Marching bands represented city well

Published 12:00 am Sunday, October 9, 2005

Nansemond River’s band was more than I had bargained for

I have always been fascinated by high school and college bands and for the last two weeks have been attending high school football games at King’s Fork High School. The first week I attended to support my great niece, Charnele Banks, who is a sophomore at that school, as she performed with the school’s Air Force ROTC Honor Guard. Last Friday King’s Fork football team played Nansemond River at its homecoming game, and I attended to see Nansemond River High School Band perform because I have always admired their style of marching.

I soon learned from my niece, Charlene Jones, after I arrived at the game that the band would not be coming. She also told me that the reason might be that the band had a heavy schedule on Saturday in the Peanut Festival Parade and after the parade a performance in Norfolk. But, before I could become too disappointed, she told me that they would then be returning to host an annual event, a Marching Warriors Band Day Competition at Nansemond River’s Arrowhead Stadium from 6-10 p.m., also on Saturday.

Email newsletter signup

This 14th annual event was being sponsored by the Nansemond River Band Booster Association. Since the band was from the host school, it could not participate in the competition, but the best was yet to come at the event from the band in spite of that ruling.

I arose early on Saturday to make it across town to see the Peanut Festival Parade. I have family friends, Barbara and Johnnie Ray Artis, who have a granddaughter, Tiffany Jordan, a majorette in Nansemond River’s band, and I wanted to see her strut her stuff.

My sister, Shirley Lee, and I arrived at Arrowhead Stadium about 5:45 p.m. and met a row of yellow school buses bringing in high school bands. We walked pass Nansemond River’s band practicing and all dressed in their black and white and black and red exercise suits, but not their usual uniforms. I guessed that after two performances band members’ uniforms were too sweaty and the director wanted them to feel very comfortable.

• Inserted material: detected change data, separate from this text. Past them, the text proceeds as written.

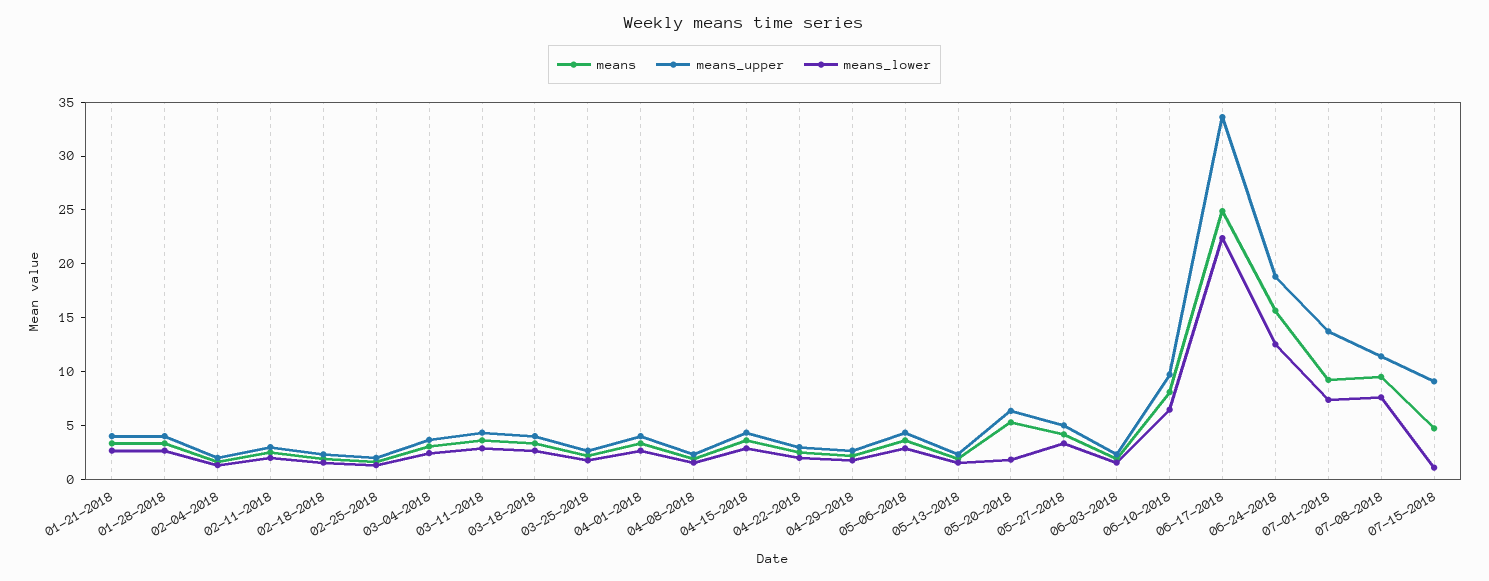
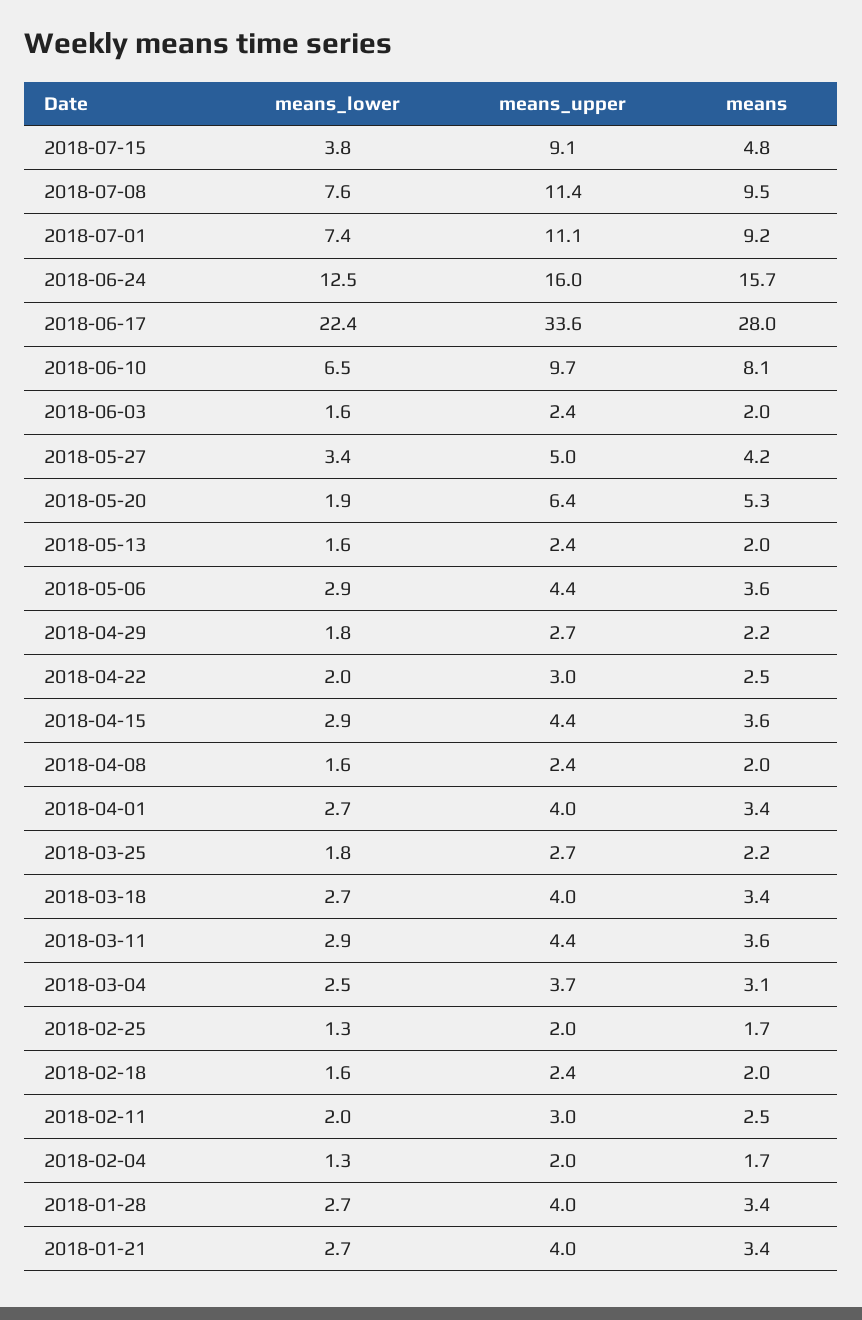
means, 06-17-2018: 25 -> 28
means_upper, 06-24-2018: 19 -> 16
means_upper, 07-01-2018: 14 -> 11.1
means_lower, 07-15-2018: 1 -> 3.8

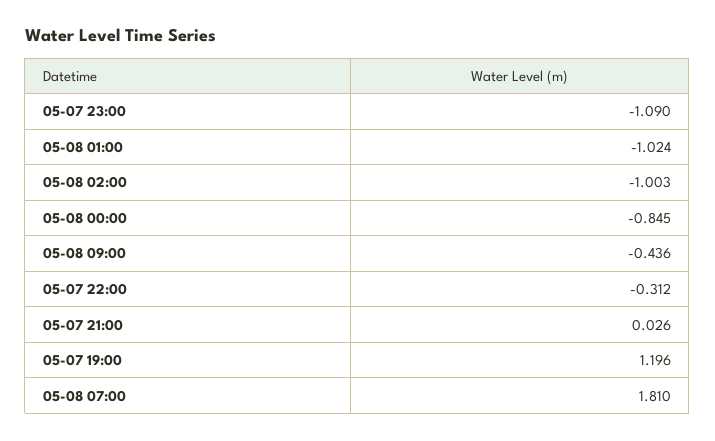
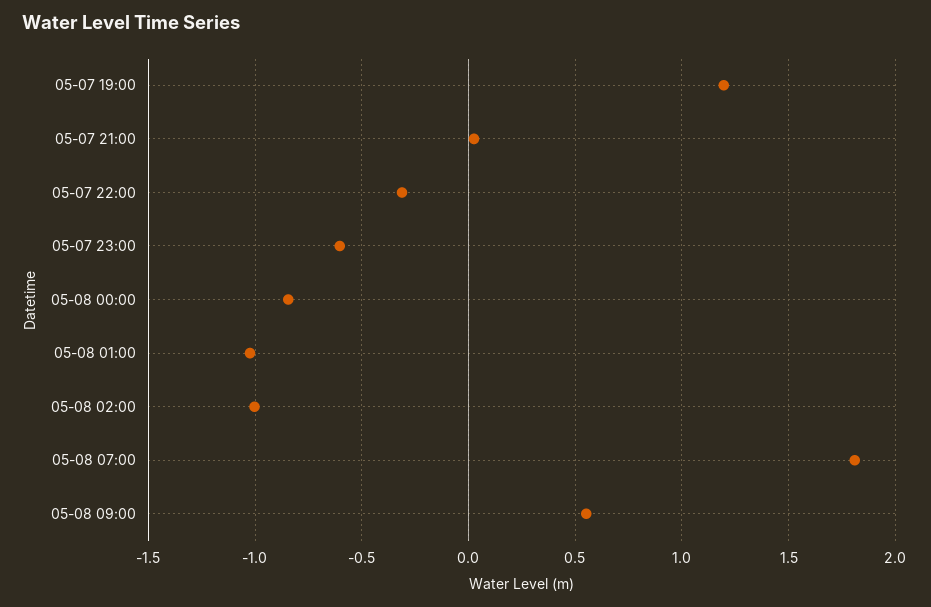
05-07 23:00: -1.09 -> -0.6
05-08 09:00: -0.436 -> 0.55

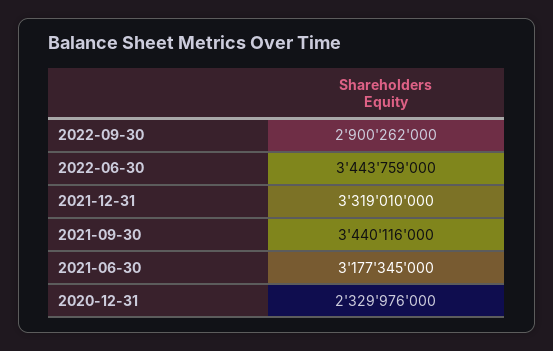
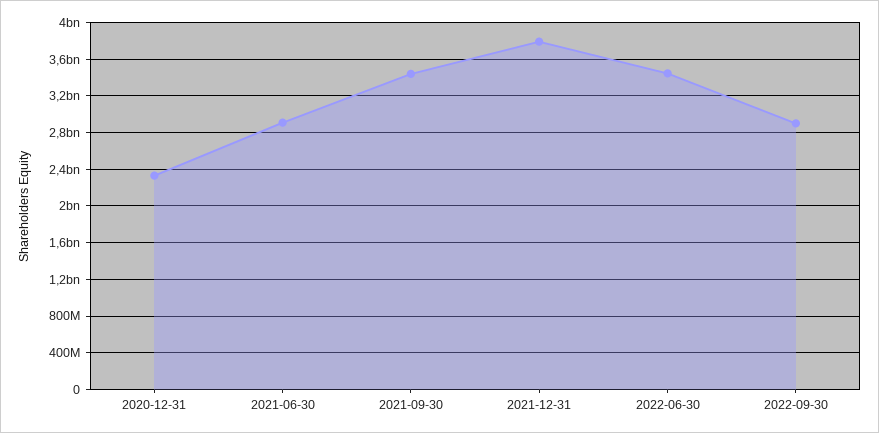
2021-12-31: 3319010000 -> 3800000000
2021-06-30: 3177345000 -> 2900000000

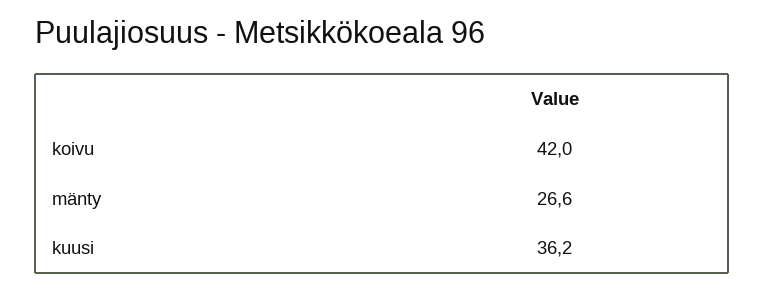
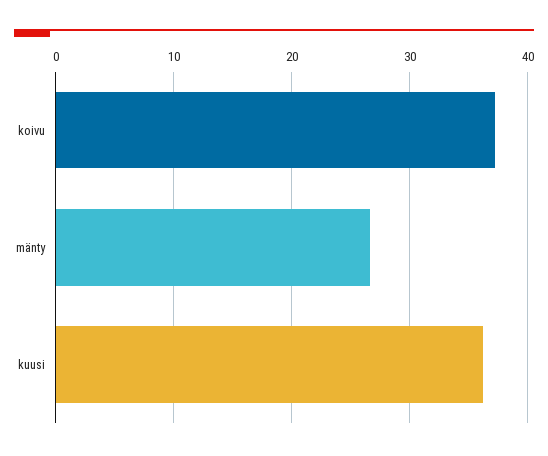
koivu: 42 -> 37

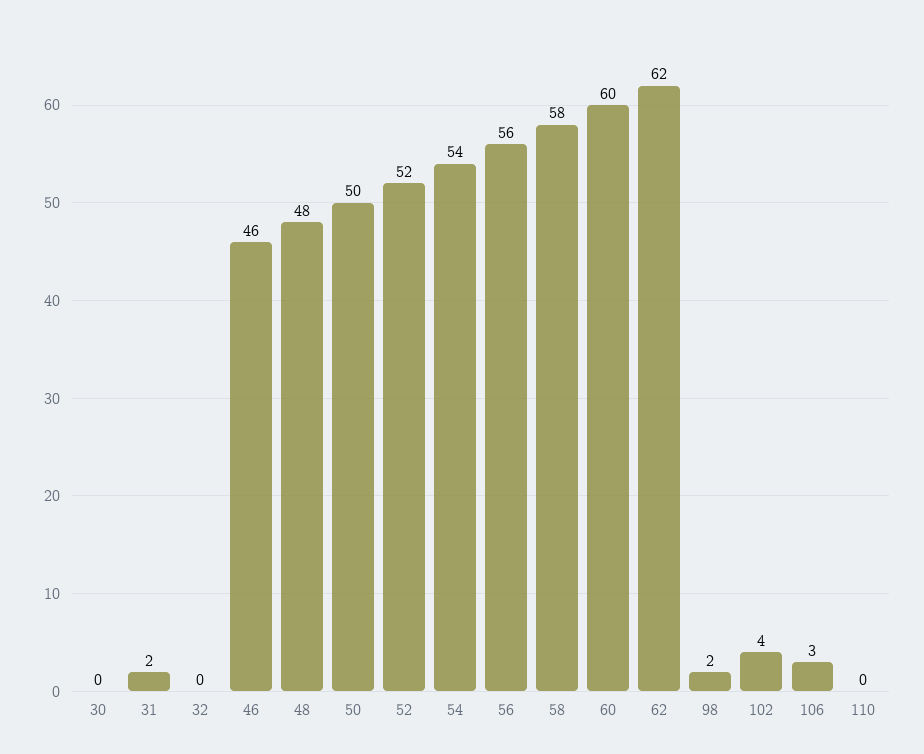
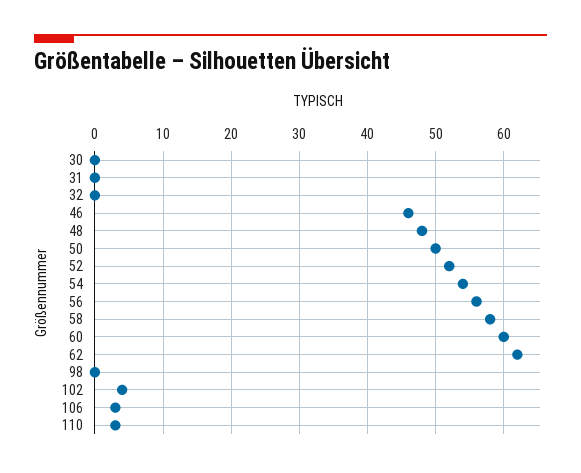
31: 2 -> 0
98: 2 -> 0
110: 0 -> 3

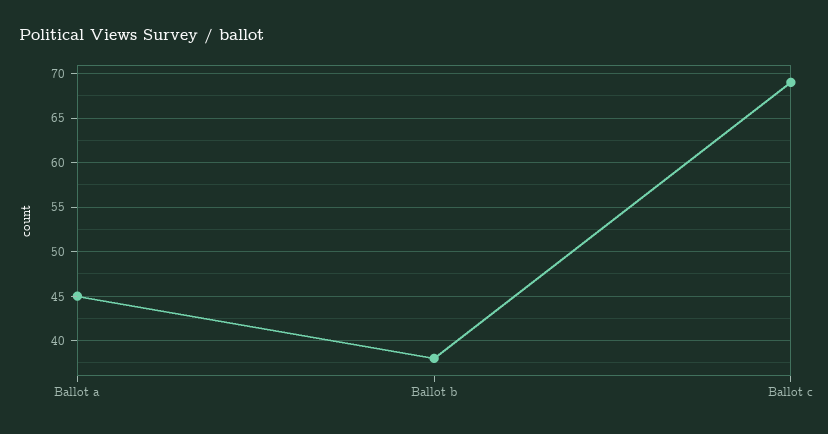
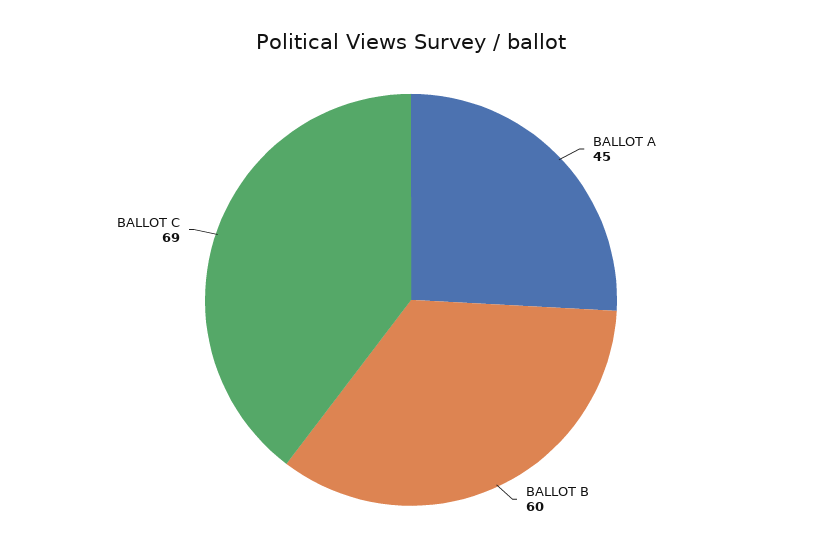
Ballot b: 38 -> 60

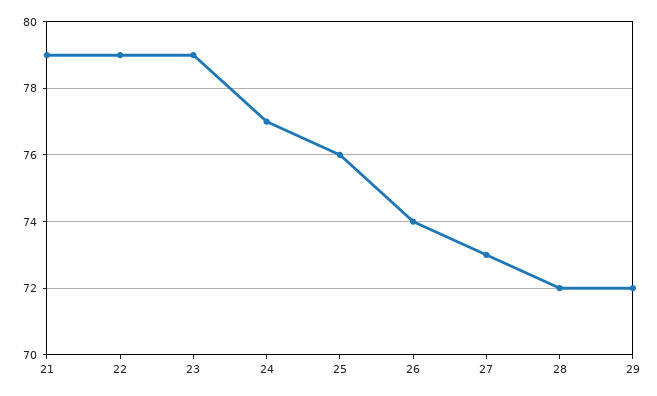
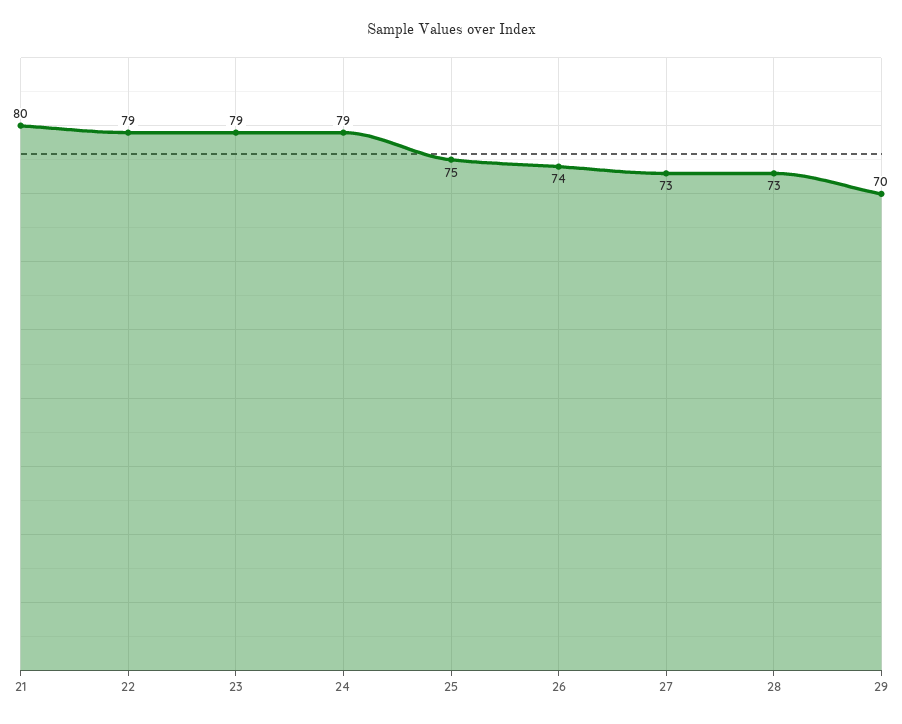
21: 79 -> 80
24: 77 -> 79
25: 76 -> 75
28: 72 -> 73
29: 72 -> 70

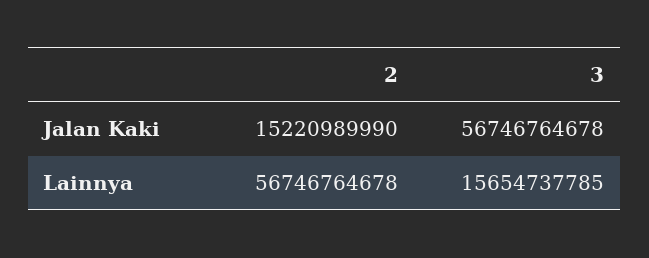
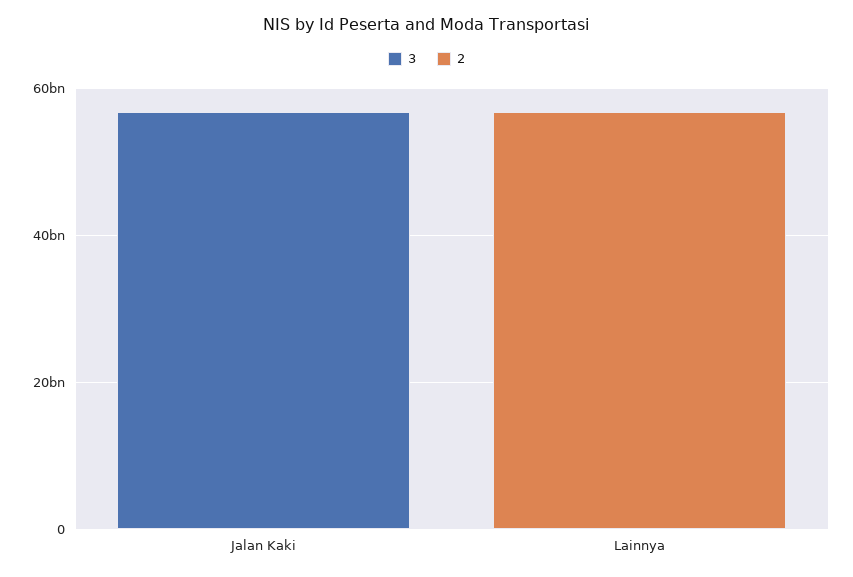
2, Jalan Kaki: 15220989990 -> 0
3, Lainnya: 15654737785 -> 0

Soon after we took our seats, an array of colors of bands in their groups began to enter the stadium. Some bands marched and some walked to seats on the visiting side of the stadium. The program began a little after 6 p.m. with Tyrone Davis serving as program announcer.

There were eight high school bands competing, that included the following: from the Triple A Division-Highland Springs, Huguenot and Norcom; Double A Division-Henrico, Lakeland and Oscar Smith; and from Single A Division-Southampton and Thomas Jefferson. These bands were judged in the following categories: dance, majorette, flag, drum major, percussion, Divisional Categories and The Grand Champion Trophy.

The end results were as follows:

Dance: Third Place, I. C. Norcom; Second Place, Highland Springs; First Place, Henrico. Majorette: Third Place, Huguenot;

Second Place, I.C. Norcom; First Place, Henrico. Flag: Third Place, Highland Springs; Second Place, I.C. Norcom; First Place, Henrico. Drum Major: Third Place, Highland Springs, Second, Place, I.C. Norcom, First Place, Huguenot. Percussion: Third Place, I.C. Norcom, Second, Henrico; First Place, Highland Springs. Divisional Single A: Third Place, Southampton; Second Place, Thomas Jefferson. Divisional Double: Third Place, Lakeland; Second Place, Oscar Smith; First Place, Henrico. Divisional Triple A: Third Place, I.C. Norcom; Second Place, Highland Springs; Third Place, Huguenot. The Grand Champion Trophy was awarded to Henrico High School.

After the competition ended, Nansemond River did their thing in a Field Show Exhibition. However, those who stuck around long enough to see the band march into the school received an extra treat as the percussion and cymbal sections of the band formed lines opposite each other to the entrance of the school. Then they performed extra fancy steps as the remainder of the band fancy-stepped and marched in between the lines and into the school. The band includes 20 seniors who will not be returning next year.

This was more than I had bargained for in a day of performances from the Nansemond River High School Band.

I also want to acknowledge that King’s Fork, Lakeland, Nansemond-Suffolk Academy, as well as Nansemond River High School, represented the city of Suffolk well in Saturday’s 28th Annual Peanut Festival Parade.

Evelyn Wall is a retired News-Herald reporter and regular columnist.